Mercy Health Muskegon says about 80% of people being admitted are unvaccinated.
Grill is asking for patience as staff members work additional hours and people experience longer wait times. The hospital is housing some patients in the emergency room because there are no rooms to move them into. Only the most essential surgeries are being conducted in an effort to free up resources.
“There were many things that were very much different about the surge that we had last year at this time versus the surge that we had this year at this time, which is a basically you need to handle it within the four walls of your hospital however you can handle it,” he said.
Last year, the hospital system had additional help, which included ambulance workers redeployed to the hospital and Michigan National Guard assistance.
Spectrum Health, which is dealing with a record number of COVID-19 patients, is now getting help from the federal government, with the Department of Defense sending a team this week.
“We have asked for help,” Grill said. “The same process that Spectrum went through to ask for help of the federal government we went through as well and I believe we were in the top four of the state of Michigan but the federal government was only able to deploy two teams.”
The other team is going to Beaumont Hospital in Dearborn.

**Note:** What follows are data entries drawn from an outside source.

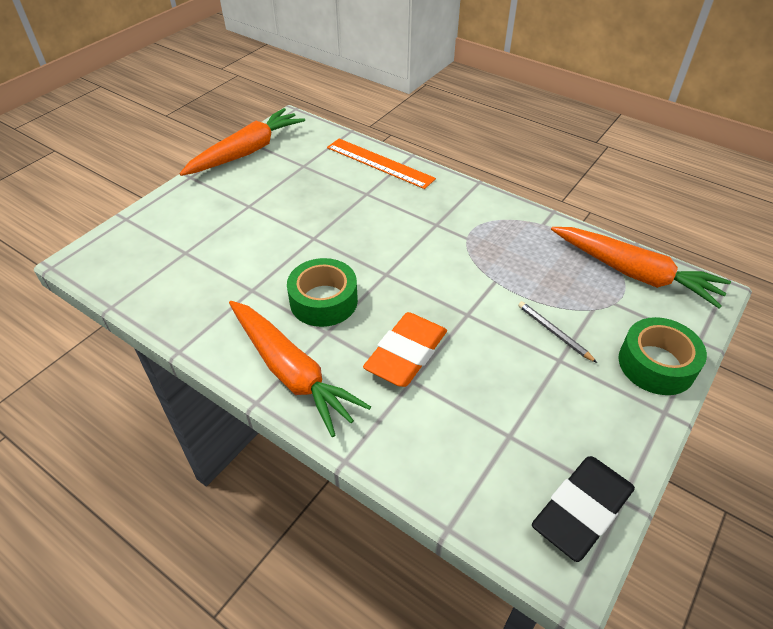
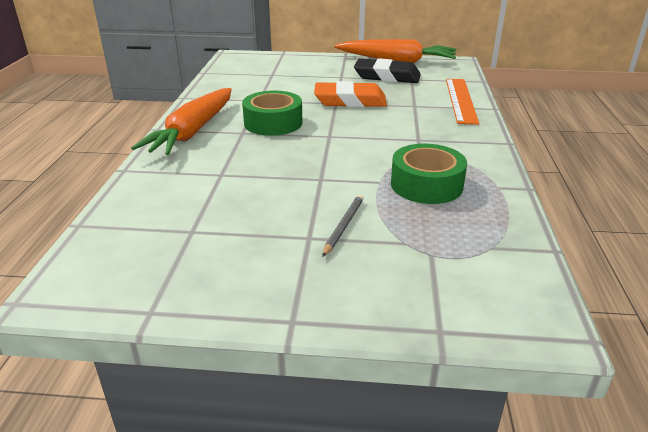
camera: 60 degrees right, 15 degrees down
orange eraser [363,312,447,387] -> orange eraser moved to [314,81,387,107]
black eraser [532,456,635,562] -> black eraser moved to [354,58,421,83]
orange carrot [551,227,731,308] -> none
green tape [618,317,707,395] -> green tape moved to [391,144,467,204]

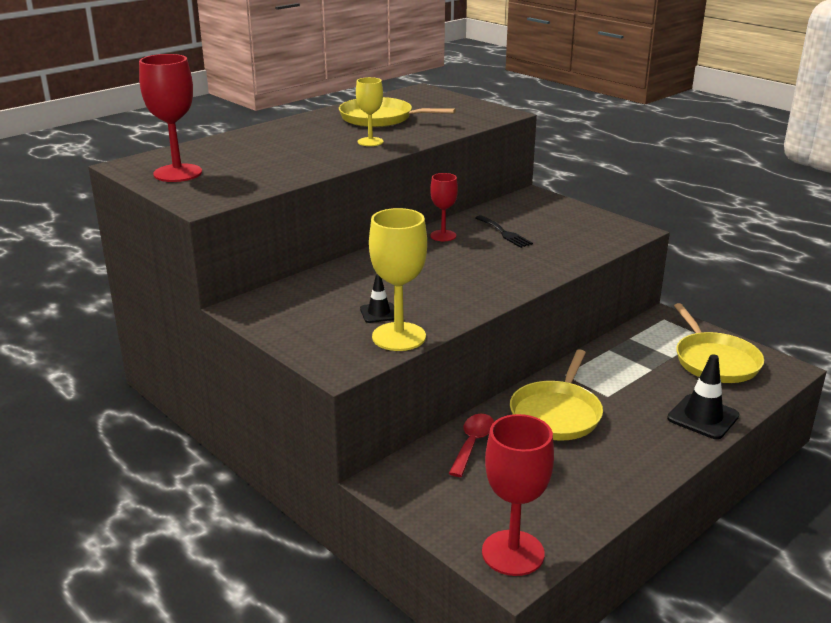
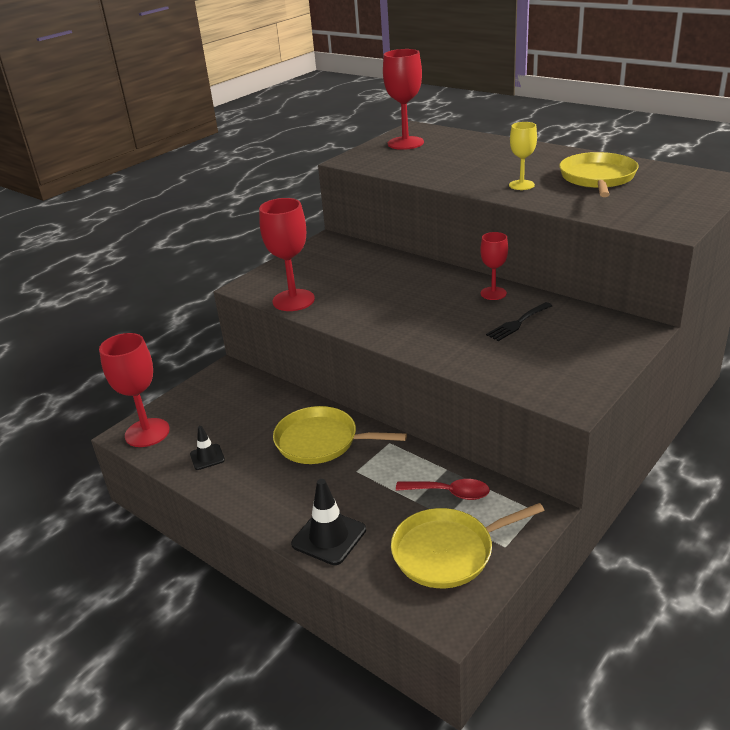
camera: 85 degrees right, 5 degrees up
black traffic cone [360,274,394,323] -> black traffic cone moved to [190,426,225,470]
yellow goblet [369,208,427,351] -> red goblet [259,198,315,311]
red spoon [449,414,494,477] -> red spoon moved to [396,479,490,500]

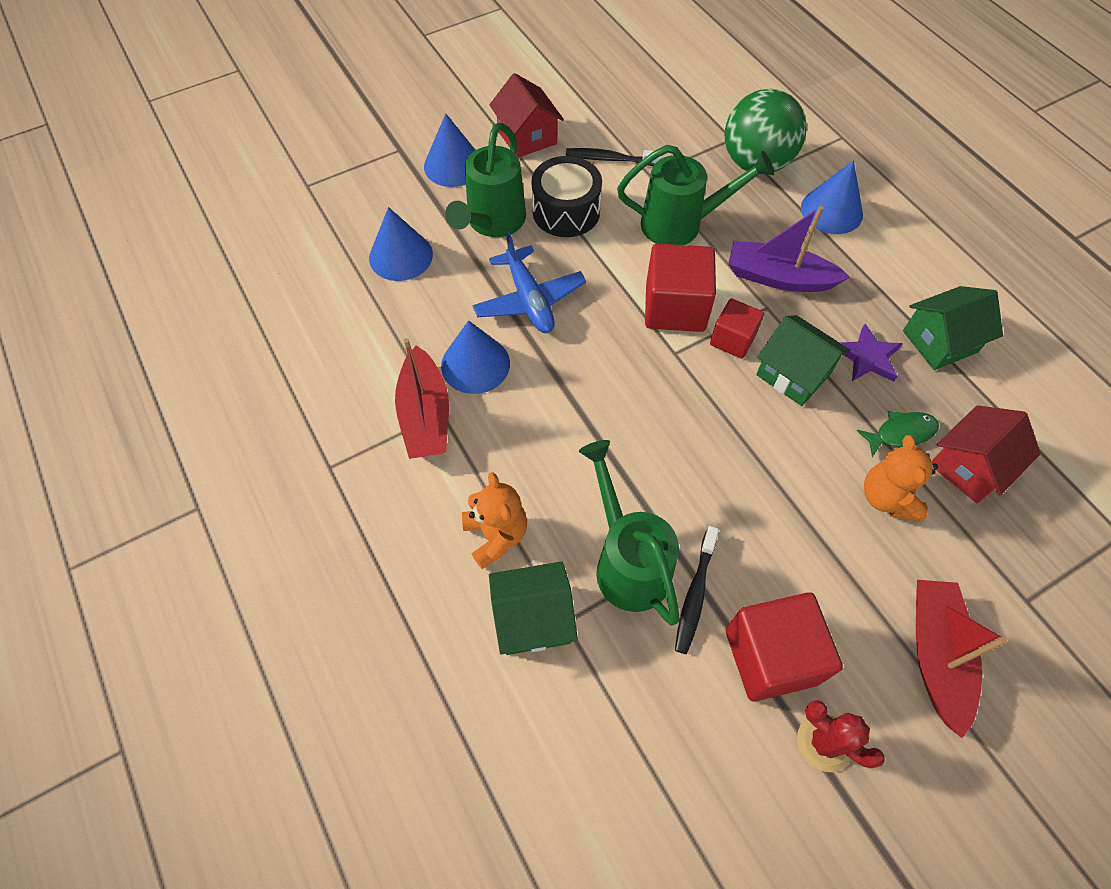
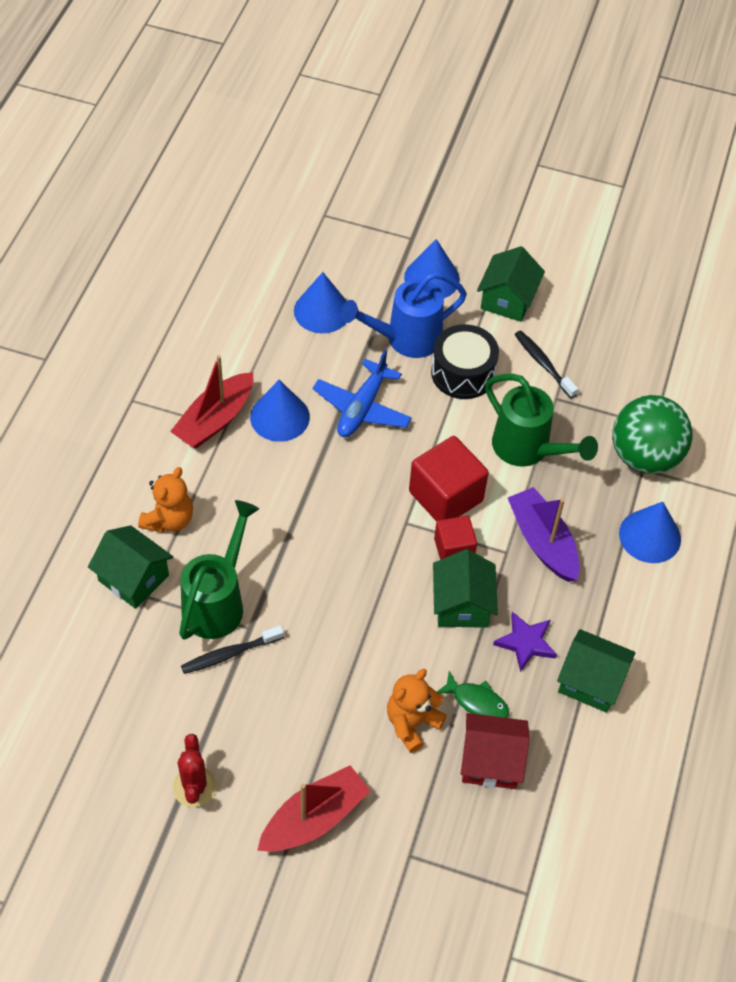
camera: 45 degrees right, 5 degrees down
green watering can [445,123,526,237] -> blue watering can [340,272,467,358]
red house [489,73,564,158] -> green house [477,246,545,322]
red cube [726,592,843,702] -> none

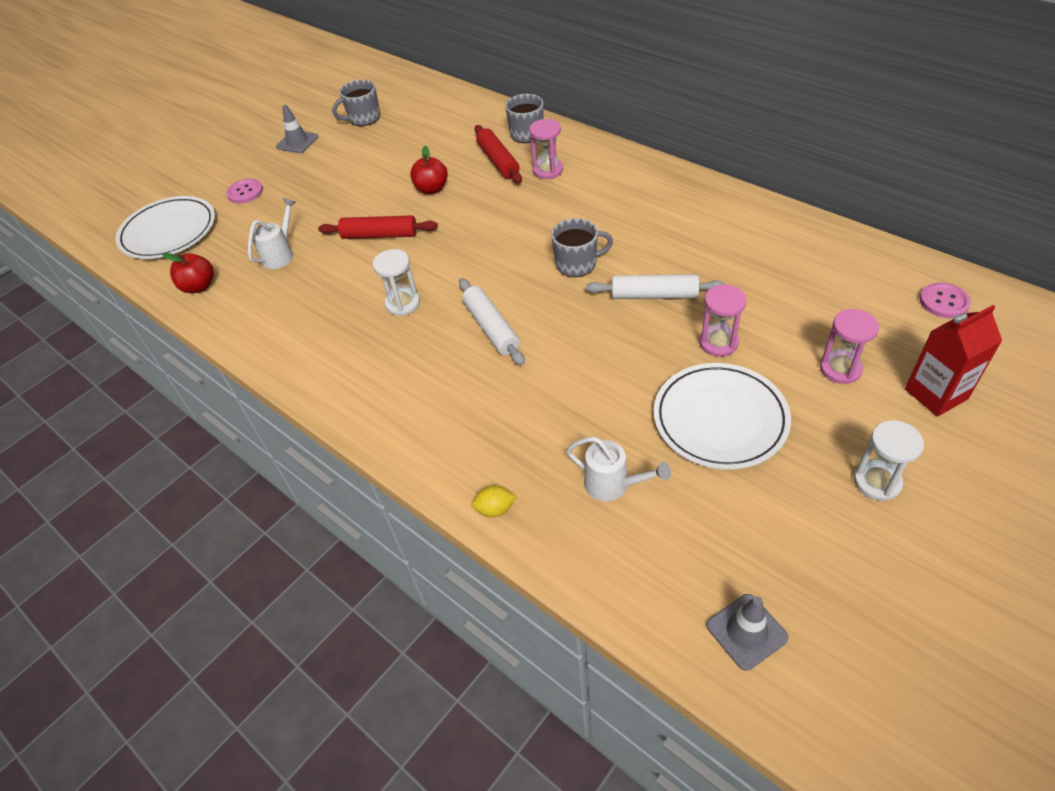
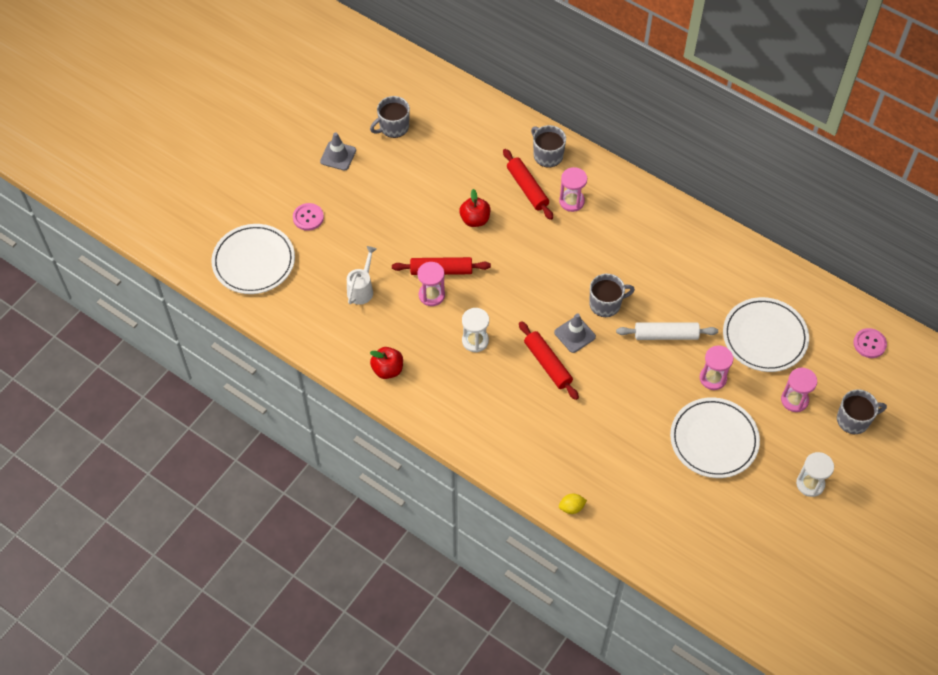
camera: 10 degrees left, 10 degrees up
red apple [163,253,214,293] -> red apple moved to [370,347,403,379]
white rolling pin [459,278,525,366] -> red rolling pin [519,321,579,400]
white watering can [566,437,671,501] -> none
grey traffic cone [707,594,788,671] -> grey traffic cone moved to [554,313,596,353]
red carton [905,305,1002,417] -> grey mug [837,389,887,434]
none -> pink hourglass [417,262,445,306]
none -> white plate [723,297,809,372]

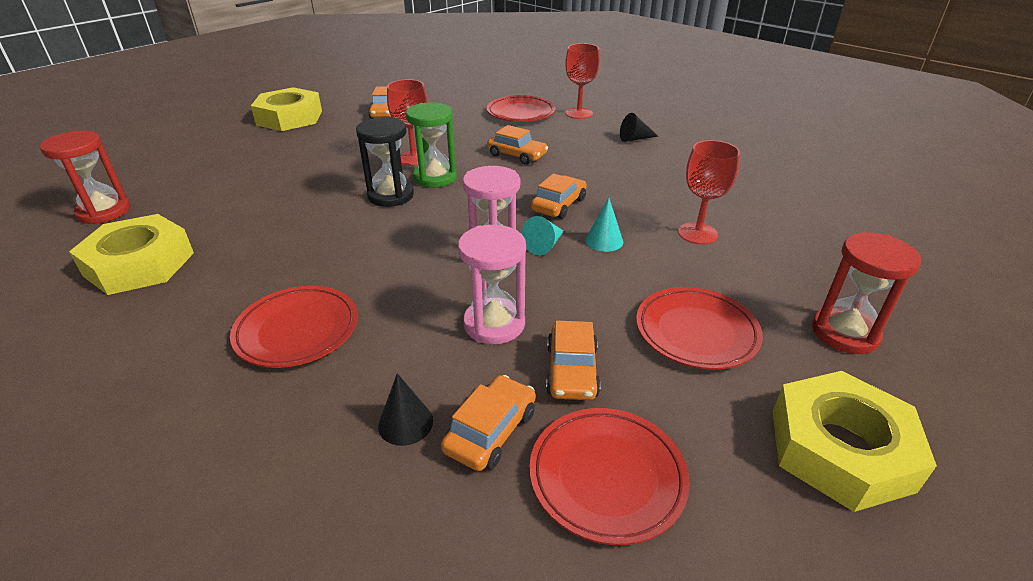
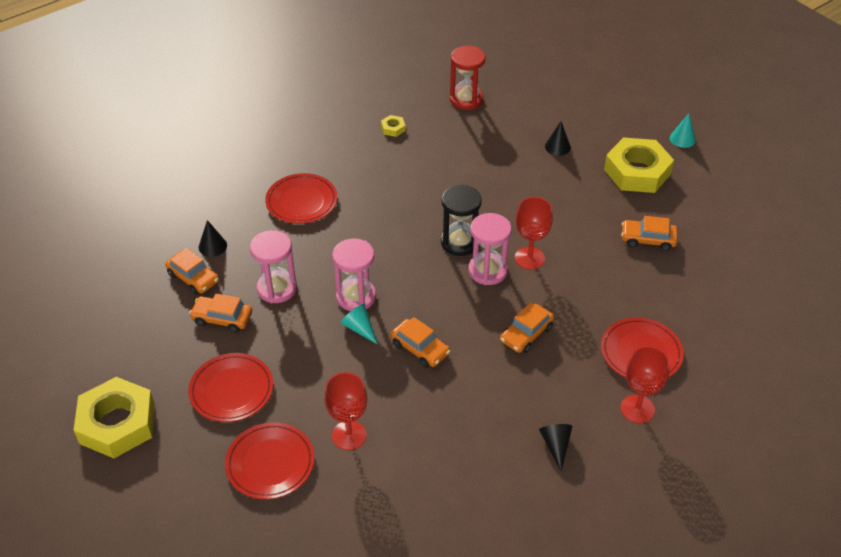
camera: 100 degrees right, 10 degrees up
yellow nut [69,214,194,295] -> yellow nut [381,115,406,137], size x0.40
green hourglass [406,102,457,188] -> pink hourglass [468,213,511,285]
red plate [529,408,690,545] -> red plate moved to [225,422,315,499]
turquoise cone [585,198,623,252] -> turquoise cone moved to [670,113,696,148]
red hourglass [812,232,921,354] -> none
none -> black cone [545,121,571,156]

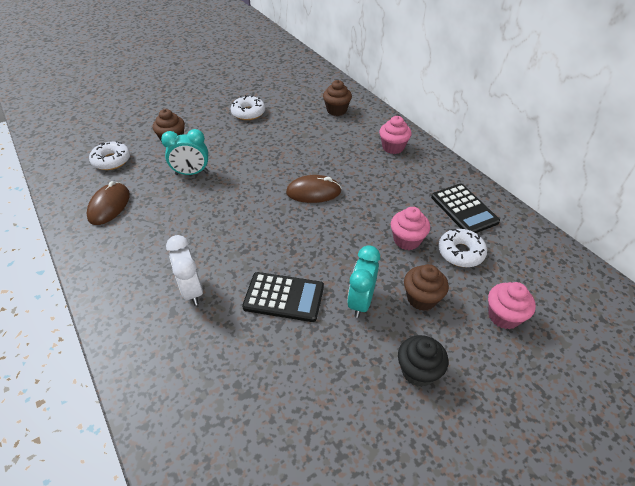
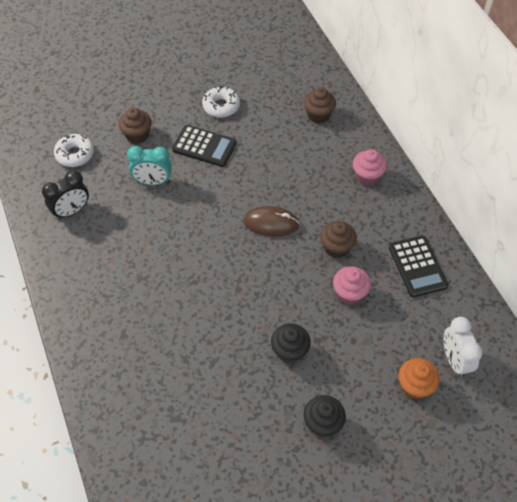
camera: 10 degrees right, 10 degrees up
brown mouse [86,181,130,225] -> black clock [42,170,89,220]
white clock [166,235,203,305] -> white clock moved to [444,317,483,377]
black calculator [242,272,324,322] -> black calculator moved to [172,125,237,167]
turquoise clock [347,245,380,318] -> black cupcake [271,323,311,364]
brown cupcake [404,264,449,311] -> brown cupcake moved to [320,221,357,258]
white donut [438,229,487,267] -> none
pink cupcake [488,282,536,329] -> orange cupcake [398,358,440,399]

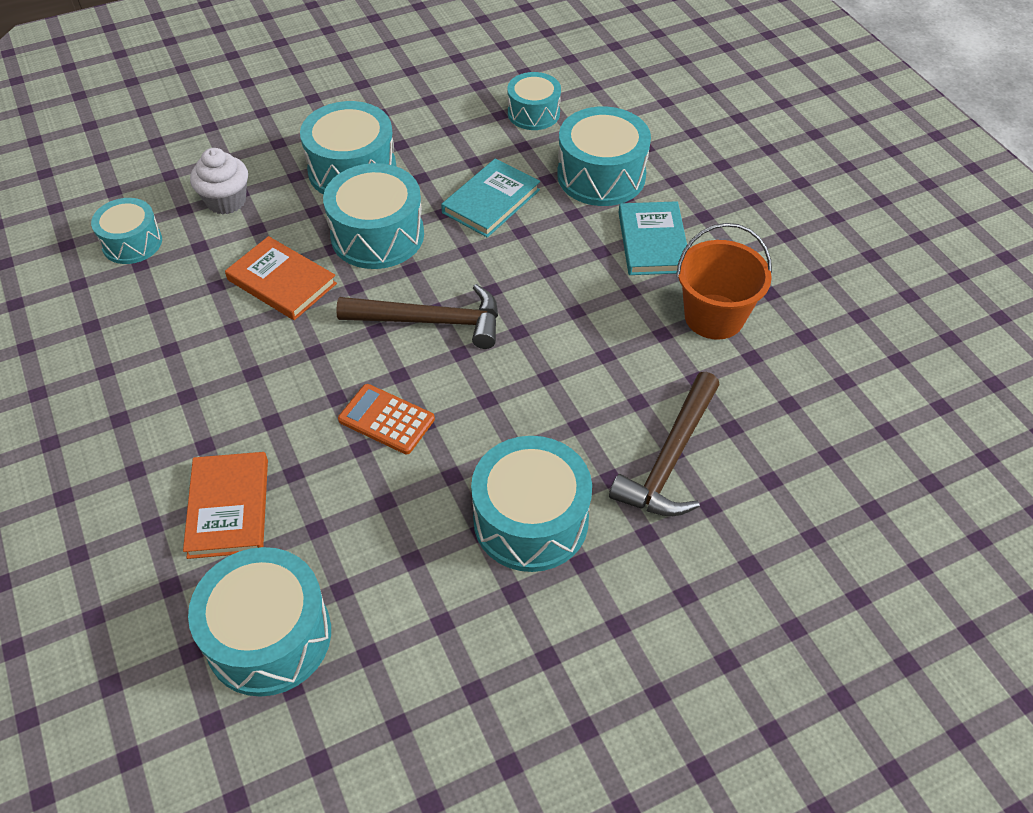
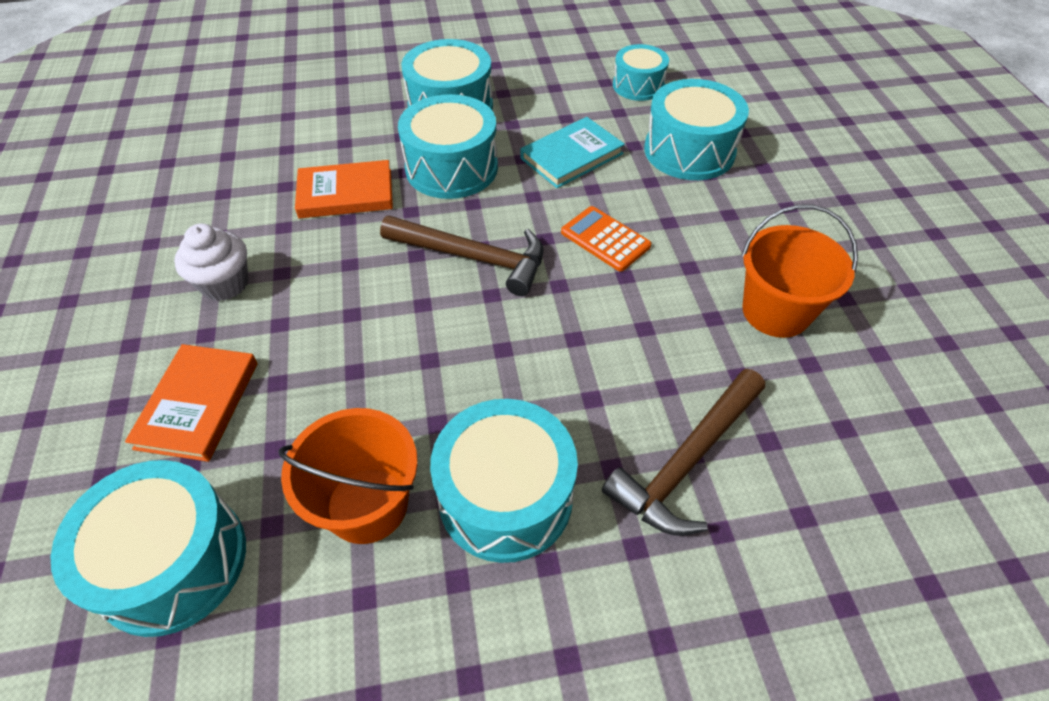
camera: 15 degrees right, 0 degrees up
turquoise drum [91,198,162,264] -> none
white cupcake [190,148,248,215] -> white cupcake moved to [174,224,248,301]
orange book [225,236,337,320] -> orange book turned 60 degrees counterclockwise [295,160,393,218]
orange calculator [338,384,435,454] -> orange calculator moved to [561,206,651,271]
turquoise book [618,201,687,275] -> none
none -> orange bucket [278,408,418,544]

The city of Muskegon is trying to help reduce the potential for additional cases by suspending most in-person service at City Hall at least through Wednesday. The police department will remain open to the public.
City Manager Frank Peterson said the city was anticipating a surge in cases similar to what happened last year around the holidays.
“We decided that the smart thing for us to do was just to plan ahead close our offices for a few days and then regroup,” he said.
About half of city employees are working remotely to start the week.
“At the end of the day, missing a few days or a few weeks, if that helps save a couple lives, if that helps a couple people from getting sick then it’s worth a little bit of time away from the office,” Peterson said.